**EXERCISE OBJECTIVE**
Determine how many lines of the entries include the word "right", and report that number with no further text.

***** TASK INPUT

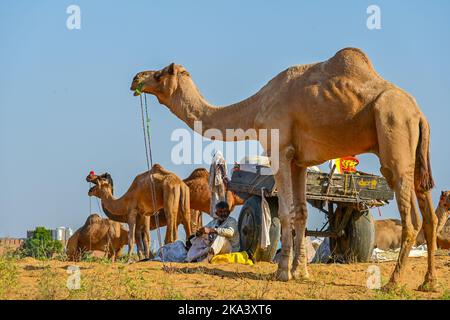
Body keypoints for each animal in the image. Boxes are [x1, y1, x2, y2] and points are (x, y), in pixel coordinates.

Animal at [132, 47, 438, 290]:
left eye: (160, 74)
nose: (137, 78)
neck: (256, 108)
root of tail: (419, 114)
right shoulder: (299, 161)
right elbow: (301, 212)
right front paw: (301, 272)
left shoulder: (279, 150)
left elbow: (287, 212)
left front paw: (282, 272)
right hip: (415, 151)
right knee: (429, 215)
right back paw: (428, 283)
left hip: (394, 133)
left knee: (411, 217)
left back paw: (393, 283)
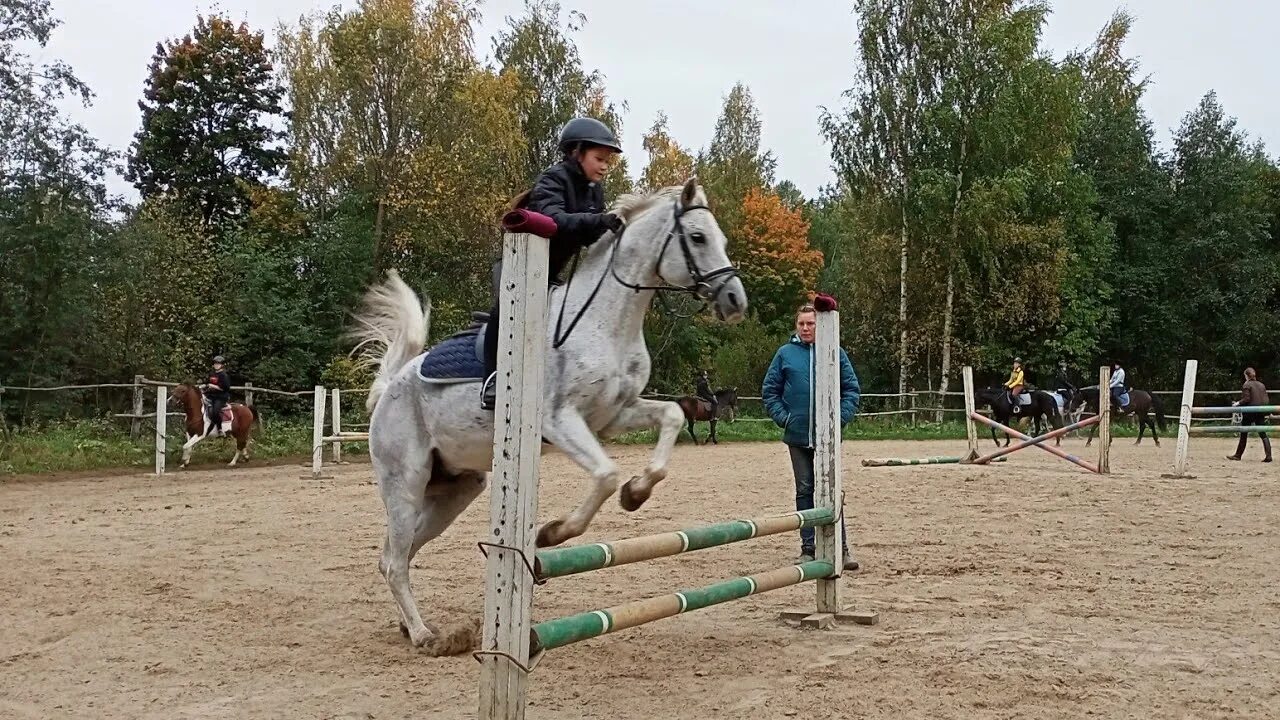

**********

**EXERCISE RESULT**
6